**Task:** Please print each entry below exactly as it reads.

**The records:**
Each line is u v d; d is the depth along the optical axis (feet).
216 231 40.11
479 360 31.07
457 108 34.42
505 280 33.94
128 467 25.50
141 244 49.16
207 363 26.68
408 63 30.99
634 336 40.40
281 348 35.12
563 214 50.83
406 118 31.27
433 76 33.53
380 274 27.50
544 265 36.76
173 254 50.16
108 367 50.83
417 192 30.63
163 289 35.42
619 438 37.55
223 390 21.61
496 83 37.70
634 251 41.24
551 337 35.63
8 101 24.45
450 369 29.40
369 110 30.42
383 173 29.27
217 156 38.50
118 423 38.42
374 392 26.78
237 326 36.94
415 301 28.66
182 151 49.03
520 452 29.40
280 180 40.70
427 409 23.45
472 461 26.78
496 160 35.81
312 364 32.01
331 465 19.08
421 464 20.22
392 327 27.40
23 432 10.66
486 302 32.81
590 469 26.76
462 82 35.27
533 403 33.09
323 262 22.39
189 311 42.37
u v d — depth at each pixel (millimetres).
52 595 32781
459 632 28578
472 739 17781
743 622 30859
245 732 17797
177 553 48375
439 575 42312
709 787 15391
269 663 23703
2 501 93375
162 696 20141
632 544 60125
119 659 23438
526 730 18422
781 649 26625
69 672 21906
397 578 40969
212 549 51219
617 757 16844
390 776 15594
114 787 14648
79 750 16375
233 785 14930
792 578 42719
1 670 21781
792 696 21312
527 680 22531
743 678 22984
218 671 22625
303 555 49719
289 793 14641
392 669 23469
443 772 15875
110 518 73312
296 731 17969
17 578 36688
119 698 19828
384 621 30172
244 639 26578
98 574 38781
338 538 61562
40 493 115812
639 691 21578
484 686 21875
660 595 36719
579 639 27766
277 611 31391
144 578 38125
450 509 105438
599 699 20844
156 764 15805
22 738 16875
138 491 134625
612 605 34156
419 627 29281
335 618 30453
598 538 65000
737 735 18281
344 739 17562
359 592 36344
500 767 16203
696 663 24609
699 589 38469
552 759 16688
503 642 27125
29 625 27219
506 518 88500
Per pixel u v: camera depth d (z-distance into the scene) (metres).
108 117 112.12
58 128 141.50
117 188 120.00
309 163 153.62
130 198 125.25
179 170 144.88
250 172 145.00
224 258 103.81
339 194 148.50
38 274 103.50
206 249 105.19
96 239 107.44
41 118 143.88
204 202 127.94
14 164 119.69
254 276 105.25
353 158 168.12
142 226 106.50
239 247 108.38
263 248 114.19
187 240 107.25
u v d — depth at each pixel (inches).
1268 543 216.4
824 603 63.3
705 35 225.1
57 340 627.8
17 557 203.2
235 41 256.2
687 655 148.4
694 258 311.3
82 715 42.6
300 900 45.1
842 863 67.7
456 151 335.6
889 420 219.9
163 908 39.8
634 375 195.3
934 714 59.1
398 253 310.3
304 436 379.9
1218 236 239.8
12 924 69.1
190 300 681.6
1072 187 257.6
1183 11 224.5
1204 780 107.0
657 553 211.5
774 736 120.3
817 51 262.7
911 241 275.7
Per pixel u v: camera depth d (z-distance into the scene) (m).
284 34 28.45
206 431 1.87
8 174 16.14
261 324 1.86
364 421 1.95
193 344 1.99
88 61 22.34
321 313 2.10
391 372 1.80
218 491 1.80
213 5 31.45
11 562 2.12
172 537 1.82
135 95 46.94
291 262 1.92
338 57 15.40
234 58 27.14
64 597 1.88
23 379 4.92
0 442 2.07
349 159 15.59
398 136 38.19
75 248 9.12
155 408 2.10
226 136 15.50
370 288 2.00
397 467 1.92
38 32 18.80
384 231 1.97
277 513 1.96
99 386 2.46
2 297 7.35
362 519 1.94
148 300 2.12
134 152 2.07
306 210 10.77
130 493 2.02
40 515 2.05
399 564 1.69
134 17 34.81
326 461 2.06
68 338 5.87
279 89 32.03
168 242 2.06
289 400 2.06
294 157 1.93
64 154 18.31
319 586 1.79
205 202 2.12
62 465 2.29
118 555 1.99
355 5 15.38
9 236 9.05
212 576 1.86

**Task output:**
Each line is u v d; d is the depth along the optical axis (feet).
216 231 40.11
479 360 31.07
457 108 34.42
505 280 33.94
128 467 25.50
141 244 49.16
207 363 26.68
408 63 30.99
634 336 40.40
281 348 35.12
563 214 50.83
406 118 31.27
433 76 33.53
380 274 27.50
544 265 36.76
173 254 50.16
108 367 50.83
417 192 30.63
163 289 35.42
619 438 37.55
223 390 21.61
496 83 37.70
634 251 41.24
551 337 35.63
8 101 24.45
450 369 29.40
369 110 30.42
383 173 29.27
217 156 38.50
118 423 38.42
374 392 26.78
237 326 36.94
415 301 28.66
182 151 49.03
520 452 29.40
280 180 40.70
427 409 23.45
472 461 26.78
496 160 35.81
312 364 32.01
331 465 19.08
421 464 20.22
392 327 27.40
23 432 10.66
486 302 32.81
590 469 26.76
462 82 35.27
533 403 33.09
323 262 22.39
189 311 42.37
u v d — depth at each pixel (millimetres).
52 595 32781
459 632 28578
472 739 17781
743 622 30859
245 732 17797
177 553 48375
439 575 42312
709 787 15391
269 663 23703
2 501 93375
162 696 20141
632 544 60125
119 659 23438
526 730 18422
781 649 26625
69 672 21906
397 578 40969
212 549 51219
617 757 16844
390 776 15594
114 787 14648
79 750 16375
233 785 14930
792 578 42719
1 670 21781
792 696 21312
527 680 22531
743 678 22984
218 671 22625
303 555 49719
289 793 14641
392 669 23469
443 772 15875
110 518 73312
296 731 17969
17 578 36688
119 698 19828
384 621 30172
244 639 26578
98 574 38781
338 538 61562
40 493 115812
639 691 21578
484 686 21875
660 595 36719
579 639 27766
277 611 31391
144 578 38125
450 509 105438
599 699 20844
156 764 15805
22 738 16875
138 491 134625
612 605 34156
419 627 29281
335 618 30453
598 538 65000
737 735 18281
344 739 17562
359 592 36344
500 767 16203
696 663 24609
699 589 38469
552 759 16688
503 642 27125
29 625 27219
506 518 88500
Per pixel u v: camera depth d (z-distance into the scene) (metres).
108 117 112.12
58 128 141.50
117 188 120.00
309 163 153.62
130 198 125.25
179 170 144.88
250 172 145.00
224 258 103.81
339 194 148.50
38 274 103.50
206 249 105.19
96 239 107.44
41 118 143.88
204 202 127.94
14 164 119.69
254 276 105.25
353 158 168.12
142 226 106.50
239 247 108.38
263 248 114.19
187 240 107.25
u v d — depth at each pixel (inches).
1268 543 216.4
824 603 63.3
705 35 225.1
57 340 627.8
17 557 203.2
235 41 256.2
687 655 148.4
694 258 311.3
82 715 42.6
300 900 45.1
842 863 67.7
456 151 335.6
889 420 219.9
163 908 39.8
634 375 195.3
934 714 59.1
398 253 310.3
304 436 379.9
1218 236 239.8
12 924 69.1
190 300 681.6
1072 187 257.6
1183 11 224.5
1204 780 107.0
657 553 211.5
774 736 120.3
817 51 262.7
911 241 275.7
Per pixel u v: camera depth d (z-distance into the scene) (m).
284 34 28.45
206 431 1.87
8 174 16.14
261 324 1.86
364 421 1.95
193 344 1.99
88 61 22.34
321 313 2.10
391 372 1.80
218 491 1.80
213 5 31.45
11 562 2.12
172 537 1.82
135 95 46.94
291 262 1.92
338 57 15.40
234 58 27.14
64 597 1.88
23 379 4.92
0 442 2.07
349 159 15.59
398 136 38.19
75 248 9.12
155 408 2.10
226 136 15.50
370 288 2.00
397 467 1.92
38 32 18.80
384 231 1.97
277 513 1.96
99 386 2.46
2 297 7.35
362 519 1.94
148 300 2.12
134 152 2.07
306 210 10.77
130 493 2.02
40 515 2.05
399 564 1.69
134 17 34.81
326 461 2.06
68 338 5.87
279 89 32.03
168 242 2.06
289 400 2.06
294 157 1.93
64 154 18.31
319 586 1.79
205 202 2.12
62 465 2.29
118 555 1.99
355 5 15.38
9 236 9.05
212 576 1.86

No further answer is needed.